**Le problème**
Pouvez-vous recopier le passage de l'extrait sur le Liban et la crise syrienne compris entre « De plus, le » et « du Golan annexé. », bornes incluses, en y substituant « Quneitra » à « Kuneïtra » ?

**Extrait fourni**
-------------------------
Au bout de trois ans de combats féroces en Syrie, il est clair que désormais un tabou est en train de tomber, celui de l’établissement de relations entre certaines factions de l’opposition et les autorités israéliennes. Au départ, il s’agissait de chuchotements limités, dans le genre : le véritable ennemi, c’est le régime syrien et face à sa férocité, toute aide est la bienvenue. Mais, petit à petit, ces chuchotements ont évolué vers une réelle ouverture en direction d’Israël, un peu selon le même scénario suivi par certaines parties chrétiennes au début de la guerre dite civile. Désormais, c’est ouvertement que certaines parties de l’opposition syrienne déclarent vouloir établir des relations stratégiques avec Israël et les déclarations de Kamal Labouani n’ont été que très faiblement et modérément critiquées par les autres factions de l’opposition.
L’histoire pourrait en rester là et les Libanais observer de loin ce développement important dans la crise syrienne, si, en réalité, le Liban n’était pas aussi concerné par cette évolution. En accueillant près d’un million et demi de réfugiés syriens, le Liban ouvre, par ce biais, ses portes à d’éventuels agents du Mossad infiltrés parmi les réfugiés. D’ailleurs, des rapports sécuritaires font état d’activités du Mossad dans les camps de réfugiés en Jordanie et en Turquie. Il se pourrait donc bien que ces activités aient aussi lieu dans les regroupements des réfugiés syriens au Liban, notamment ceux qui sont situés en milieu chiite, afin de s’infiltrer dans l’environnement du Hezbollah, considéré aujourd’hui par les autorités israéliennes comme l’ennemi numéro 1 car, selon la presse israélienne toujours, il est « la force terroriste la plus structurée ».
De plus, le Liban n’est pas seulement concerné à travers la présence des réfugiés syriens sur son territoire, il l’est aussi par le fait que la région de Kuneïtra ainsi que le Golan annexé par Israël sont limitrophes de la région de Chebaa et de ses fermes. Tout développement au Golan et dans la zone de Kuneïtra a donc des répercussions sur cette région libanaise. Les derniers incidents dans ce secteur montrent qu’il est assez difficile de la dissocier de ce qui se passe en Syrie et au Golan. D’autant que, selon des rapports des services de sécurité, des blindés de l’armée syrienne dans la région de Kuneïtra ont été touchés par des missiles antichars lancés à partir du Golan annexé.
-------------------------
**Données fournies**

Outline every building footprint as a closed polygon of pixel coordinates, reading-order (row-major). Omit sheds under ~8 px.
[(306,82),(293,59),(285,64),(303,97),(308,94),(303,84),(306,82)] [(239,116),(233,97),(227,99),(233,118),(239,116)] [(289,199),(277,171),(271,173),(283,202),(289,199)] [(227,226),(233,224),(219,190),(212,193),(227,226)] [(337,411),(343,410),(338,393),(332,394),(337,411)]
-------------------------
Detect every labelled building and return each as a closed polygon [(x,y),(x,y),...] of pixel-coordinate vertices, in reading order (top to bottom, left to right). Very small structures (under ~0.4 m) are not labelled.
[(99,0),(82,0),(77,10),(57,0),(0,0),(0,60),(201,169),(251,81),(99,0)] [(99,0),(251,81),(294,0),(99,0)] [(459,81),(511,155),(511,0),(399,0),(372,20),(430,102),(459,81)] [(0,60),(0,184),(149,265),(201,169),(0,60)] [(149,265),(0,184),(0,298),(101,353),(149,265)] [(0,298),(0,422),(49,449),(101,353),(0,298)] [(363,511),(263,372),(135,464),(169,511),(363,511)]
-------------------------
**Réponse**
De plus, le Liban n’est pas seulement concerné à travers la présence des réfugiés syriens sur son territoire, il l’est aussi par le fait que la région de Quneitra ainsi que le Golan annexé par Israël sont limitrophes de la région de Chebaa et de ses fermes. Tout développement au Golan et dans la zone de Quneitra a donc des répercussions sur cette région libanaise. Les derniers incidents dans ce secteur montrent qu’il est assez difficile de la dissocier de ce qui se passe en Syrie et au Golan. D’autant que, selon des rapports des services de sécurité, des blindés de l’armée syrienne dans la région de Quneitra ont été touchés par des missiles antichars lancés à partir du Golan annexé.